Additionally, business leaders need to view having an upskilling program as a strategic imperative rather than a “nice to have.” The key here is committing time, effort and resources to ensure that tech teams have what they need to close their skills gaps. According to McKinsey, the companies that invest in closing their tech talent gaps will be the most successful in the era of digital transformation. The investment given to upskilling will pay dividends in the future, aiding business growth and strengthening an organization’s ability to react to emergent technologies and deliver value to customers.
Today, a key focus for many leaders is building agile technology teams. The agile methodology responds to a growing problem – the need for tech teams to deliver products and updates quickly in an accelerating digital environment. According to research from the Harvard Business Review, agile rollouts are tricky, with nearly 90% of business leaders surveyed saying they have had some difficulty in becoming agile on an organizational scale. In order for organizations to be truly agile, they must promote a culture of continuous learning and upskilling.
Technology is advancing at a rapid pace, and more employees are needed to work with it.

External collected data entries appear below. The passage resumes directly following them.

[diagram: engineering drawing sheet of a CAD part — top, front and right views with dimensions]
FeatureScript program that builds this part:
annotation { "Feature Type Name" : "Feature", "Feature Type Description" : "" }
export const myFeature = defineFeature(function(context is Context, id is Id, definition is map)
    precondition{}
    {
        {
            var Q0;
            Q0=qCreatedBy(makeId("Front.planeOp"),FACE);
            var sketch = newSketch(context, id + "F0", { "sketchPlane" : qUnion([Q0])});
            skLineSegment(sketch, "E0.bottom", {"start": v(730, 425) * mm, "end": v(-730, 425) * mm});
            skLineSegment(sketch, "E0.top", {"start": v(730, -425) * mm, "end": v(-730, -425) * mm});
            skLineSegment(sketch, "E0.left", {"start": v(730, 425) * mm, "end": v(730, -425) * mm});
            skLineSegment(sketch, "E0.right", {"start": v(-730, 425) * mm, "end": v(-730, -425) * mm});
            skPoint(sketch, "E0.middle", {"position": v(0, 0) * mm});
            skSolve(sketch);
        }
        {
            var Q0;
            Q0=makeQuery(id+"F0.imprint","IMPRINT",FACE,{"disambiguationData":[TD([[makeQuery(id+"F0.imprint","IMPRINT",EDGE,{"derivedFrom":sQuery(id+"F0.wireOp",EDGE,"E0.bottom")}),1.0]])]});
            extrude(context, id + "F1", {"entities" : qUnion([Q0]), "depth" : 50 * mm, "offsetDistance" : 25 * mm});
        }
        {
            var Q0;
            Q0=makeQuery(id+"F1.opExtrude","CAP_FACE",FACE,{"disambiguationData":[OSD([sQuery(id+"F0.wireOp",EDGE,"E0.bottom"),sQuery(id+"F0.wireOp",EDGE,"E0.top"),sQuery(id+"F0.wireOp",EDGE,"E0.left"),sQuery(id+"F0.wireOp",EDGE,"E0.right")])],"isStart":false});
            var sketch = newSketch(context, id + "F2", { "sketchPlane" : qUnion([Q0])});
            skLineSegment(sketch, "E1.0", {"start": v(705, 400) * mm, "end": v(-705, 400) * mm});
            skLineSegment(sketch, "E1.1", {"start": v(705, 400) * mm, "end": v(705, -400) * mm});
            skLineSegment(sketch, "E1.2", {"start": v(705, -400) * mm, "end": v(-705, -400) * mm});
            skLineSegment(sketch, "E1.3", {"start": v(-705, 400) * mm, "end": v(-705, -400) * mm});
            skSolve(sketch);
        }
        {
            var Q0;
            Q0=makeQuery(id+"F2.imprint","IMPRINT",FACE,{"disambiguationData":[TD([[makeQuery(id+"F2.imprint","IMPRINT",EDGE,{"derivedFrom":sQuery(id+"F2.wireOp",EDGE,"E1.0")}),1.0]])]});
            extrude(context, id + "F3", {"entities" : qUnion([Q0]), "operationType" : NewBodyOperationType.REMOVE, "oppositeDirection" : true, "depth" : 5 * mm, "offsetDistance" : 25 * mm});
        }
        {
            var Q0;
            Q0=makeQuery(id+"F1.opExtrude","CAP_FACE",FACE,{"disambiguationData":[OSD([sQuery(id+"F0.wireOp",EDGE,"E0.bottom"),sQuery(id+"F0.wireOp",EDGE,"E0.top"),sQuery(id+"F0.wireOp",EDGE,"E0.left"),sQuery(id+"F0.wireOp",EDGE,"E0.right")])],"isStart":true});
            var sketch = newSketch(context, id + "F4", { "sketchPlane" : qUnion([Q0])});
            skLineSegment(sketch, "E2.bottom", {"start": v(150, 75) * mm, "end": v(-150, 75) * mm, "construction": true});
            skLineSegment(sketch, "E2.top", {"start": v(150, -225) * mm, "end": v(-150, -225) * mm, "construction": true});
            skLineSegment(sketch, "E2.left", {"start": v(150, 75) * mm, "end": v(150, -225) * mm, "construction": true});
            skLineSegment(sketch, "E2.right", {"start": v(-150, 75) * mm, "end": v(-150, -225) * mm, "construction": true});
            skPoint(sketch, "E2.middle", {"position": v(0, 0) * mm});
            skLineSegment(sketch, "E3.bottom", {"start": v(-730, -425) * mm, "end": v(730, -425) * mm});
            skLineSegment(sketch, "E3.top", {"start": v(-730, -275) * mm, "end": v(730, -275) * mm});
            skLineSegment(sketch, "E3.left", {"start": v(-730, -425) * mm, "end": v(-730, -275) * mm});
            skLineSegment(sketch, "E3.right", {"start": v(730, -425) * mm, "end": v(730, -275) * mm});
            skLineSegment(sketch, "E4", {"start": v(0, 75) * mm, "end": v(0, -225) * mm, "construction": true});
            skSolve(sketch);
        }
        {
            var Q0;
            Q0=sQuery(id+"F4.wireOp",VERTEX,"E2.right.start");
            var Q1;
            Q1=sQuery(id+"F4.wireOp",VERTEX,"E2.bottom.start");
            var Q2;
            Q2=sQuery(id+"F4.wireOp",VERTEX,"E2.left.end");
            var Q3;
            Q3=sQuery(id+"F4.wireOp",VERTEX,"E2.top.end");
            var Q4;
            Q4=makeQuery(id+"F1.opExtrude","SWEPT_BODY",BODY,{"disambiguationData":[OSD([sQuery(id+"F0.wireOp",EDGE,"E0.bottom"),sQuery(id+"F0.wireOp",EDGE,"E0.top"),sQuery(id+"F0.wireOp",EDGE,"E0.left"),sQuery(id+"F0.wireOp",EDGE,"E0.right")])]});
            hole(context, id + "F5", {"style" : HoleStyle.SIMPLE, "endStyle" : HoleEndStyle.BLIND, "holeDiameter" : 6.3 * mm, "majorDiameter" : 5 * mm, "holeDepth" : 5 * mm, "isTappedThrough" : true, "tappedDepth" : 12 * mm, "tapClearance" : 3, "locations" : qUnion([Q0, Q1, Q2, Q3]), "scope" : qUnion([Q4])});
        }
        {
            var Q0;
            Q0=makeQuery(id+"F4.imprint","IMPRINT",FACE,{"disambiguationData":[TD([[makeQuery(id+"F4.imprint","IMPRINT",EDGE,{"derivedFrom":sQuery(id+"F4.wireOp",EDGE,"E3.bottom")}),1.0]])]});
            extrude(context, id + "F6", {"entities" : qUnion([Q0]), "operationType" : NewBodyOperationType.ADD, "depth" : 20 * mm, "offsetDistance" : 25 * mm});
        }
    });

In fact, the number of tech roles in England and Wales surged by 105% year on year, reaching record levels in 2021. However, the tech skills that were relevant and fresh just two years ago may already be out of date. In today’s work climate, it is not enough to only focus on building specific tech skills that serve your business in the here and now. Instead, it is important to embed learning in the flow of work of tech teams.
Rather than thinking only about short-term skills development needs, such as getting engineers up to speed on the cloud, businesses must turn their attention to how they can future-proof their tech teams by giving them the tools they need to learn emerging technologies in real time.
This is not deemphasizing the importance of coordinated learning efforts for specific skills gaps. Instead, it highlights that tech teams who adopt a daily learning mindset may never have to play “catch up” to learn new technologies but ,instead, will naturally keep pace with new innovations.
The Great Resignation has shed light on the importance of human-centric leadership that focuses on the growth and development of individual contributors. As droves of tech workers quit their jobs in search of more fulfilling work in the past two years, it has become clear that organizations need to do more to decrease burnout and to show that they are invested in the well-being of their employees. Organizations should aspire to be creators, rather than consumers of talent.
This means that as tech talent becomes harder to hire, business leaders must look internally for the tech talent that they desperately seek. By investing in upskilling and workforce development, organizations can create tech talent pipelines from within their organization.
Being a creator rather than a consumer of talent doesn’t end with using internal talent to bolster tech teams, though. The idea encompasses a broader ethic of investing in your employees so that they have the space to learn and grow, strengthening their own career trajectories. Tech skills gaps can be a daunting challenge for any organization, but by prioritizing the holistic learning journeys of employees, business leaders can begin closing the gaps.